Алвин: Я еще не начал по-настоящему.
187
В семь вечера редакцию предупредили, что барон вернулся в город. Барселос вскочил с импровизированного ложа из листков бумаги, оставив Жанну в одиночестве, и поспешил вниз по лестнице. Вокруг баронского экипажа увивались зеваки. Голова Да Маты была освещена неверным сиянием уличных фонарей, лицо было высохшим, как у мумии. У барона разболелась грыжа, и он мечтал только о мягкой постели.
188
Барон так устал, что не проявил никакого интереса к лагерю Билла, приняв его за цыганский табор. «Это потом», — пробурчал он себе под нос.
189
Алвин открыл очередную бутылку. Хлопок пробки, смех Анжелики — и в комнате внезапно стемнело.

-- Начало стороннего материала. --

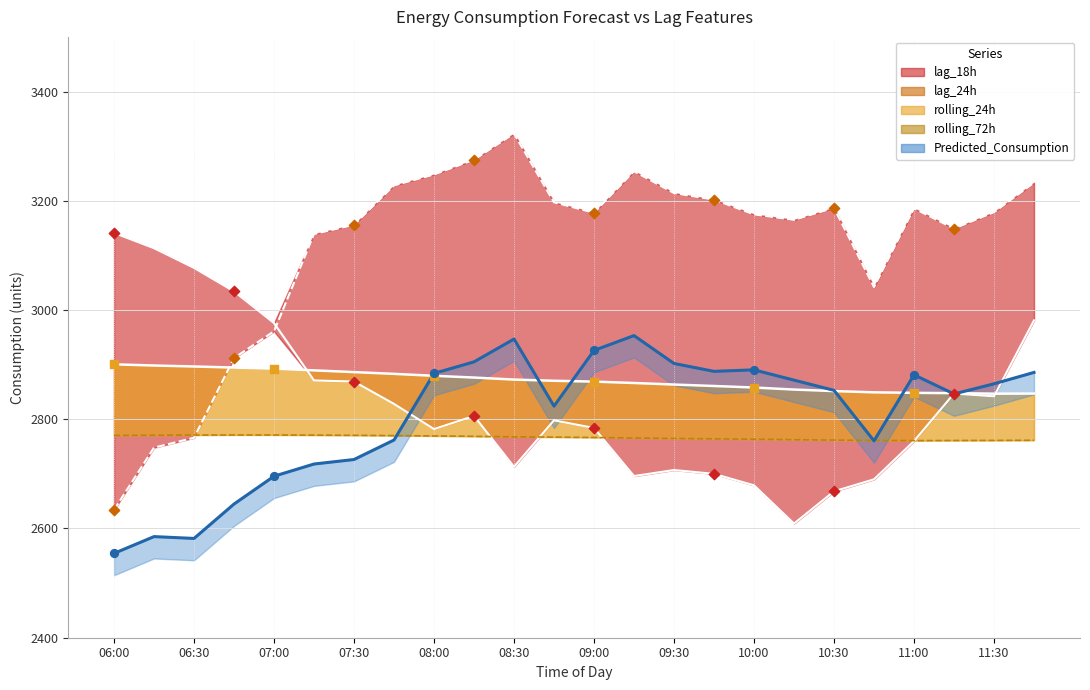

Which series contains the highest Y value?

lag_24h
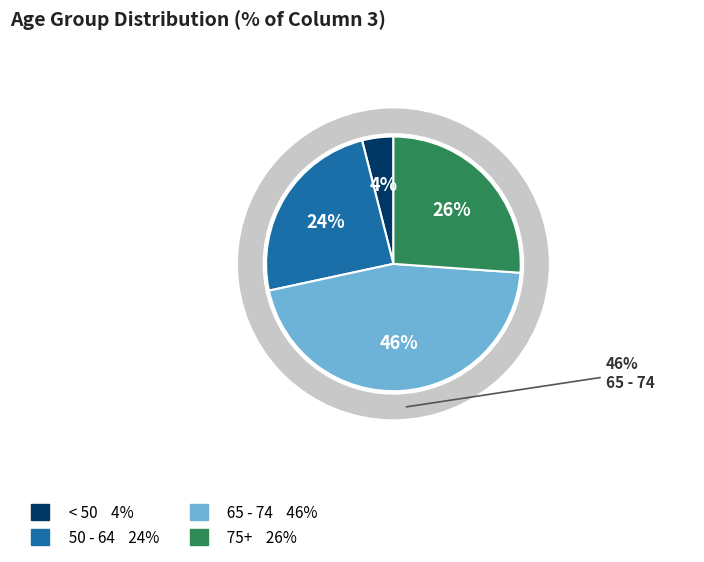

Is it true that 70 - 74 is 38% of the pie?

False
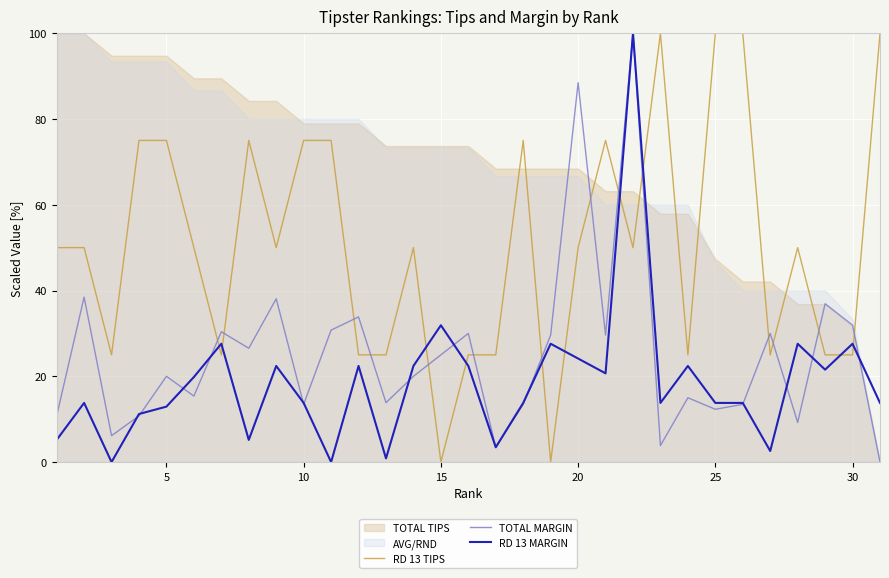

How many data points in RD 13 TIPS are above 50?

11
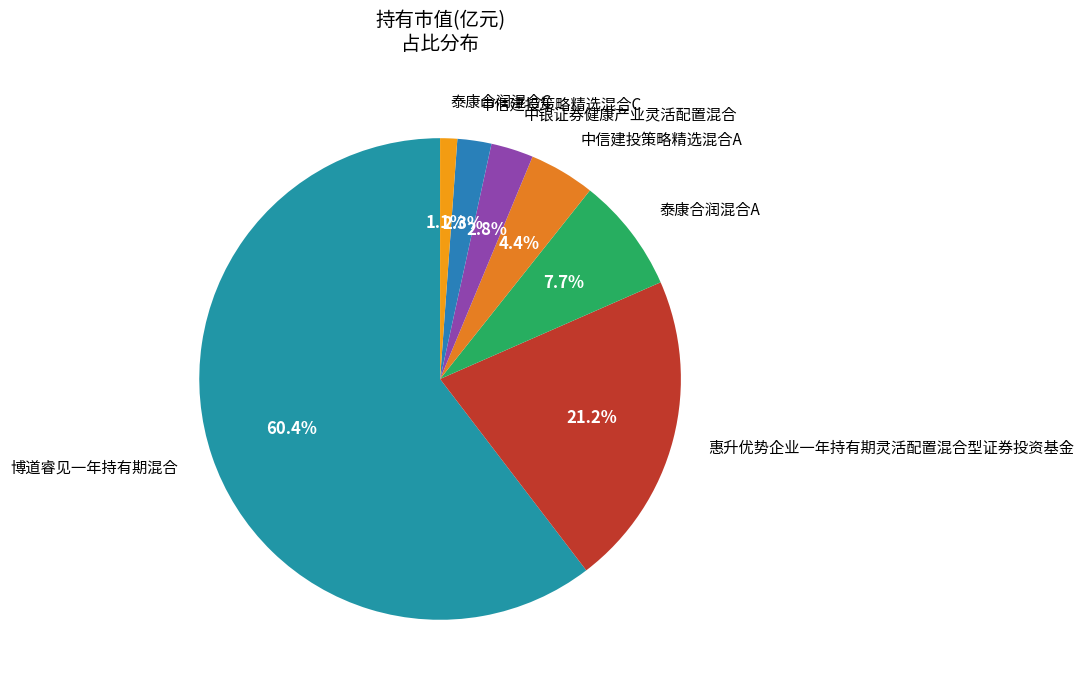

What portion of the pie excludes 中银证券健康产业灵活配置混合?

97.2%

Алвин: А эту давай выпьем на балконе.
Анжелика: Если доберемся туда.
Алвин: Надо посмотреть на звезды.
Анжелика: Ну ладно.
Подойдя к окну, они увидели экипажи, притаившиеся в темноте. А за ними — лагерь, сверкающий красными огнями под брезентовыми навесами. Между лагерем и экипажами медленно двигалась толпа народу. Толпа остановилась у экипажей и глядела наверх — на балкон. Холодок пробежал по спине Алвина. Он захлопнул окно.
Руа Дирейта
Первое движение, которое наблюдается на Руа Дирейта — это сумасшедшее хлопанье крыльями: в десять утра возле отеля «Европа» тысячи ласточек взлетают с задворок кафе, задевая за краснокирпичные стены, устремляясь в теплое, сухое, лазурное небо.
Воздух настолько чист, что можно разглядеть лошадь за несколько километров. Если смотреть издали, город похож на женщину, которая улеглась на склоне холма, расположенного между двумя равнинами. Деревья. Множество деревьев. Но преобладает каштановый цвет.
Бар
Барселос: У Жулиу Рибейру вышла в Сан-Паулу превосходная заметка о лихорадке.
Менделл: И что же он говорит?
Перейра: Что люди мало совокупляются, отсюда эпидемия. Что еще он может сказать?
Менделл: Или что они совокупляются слишком часто. А правда, что он пишет новый натуралистический роман?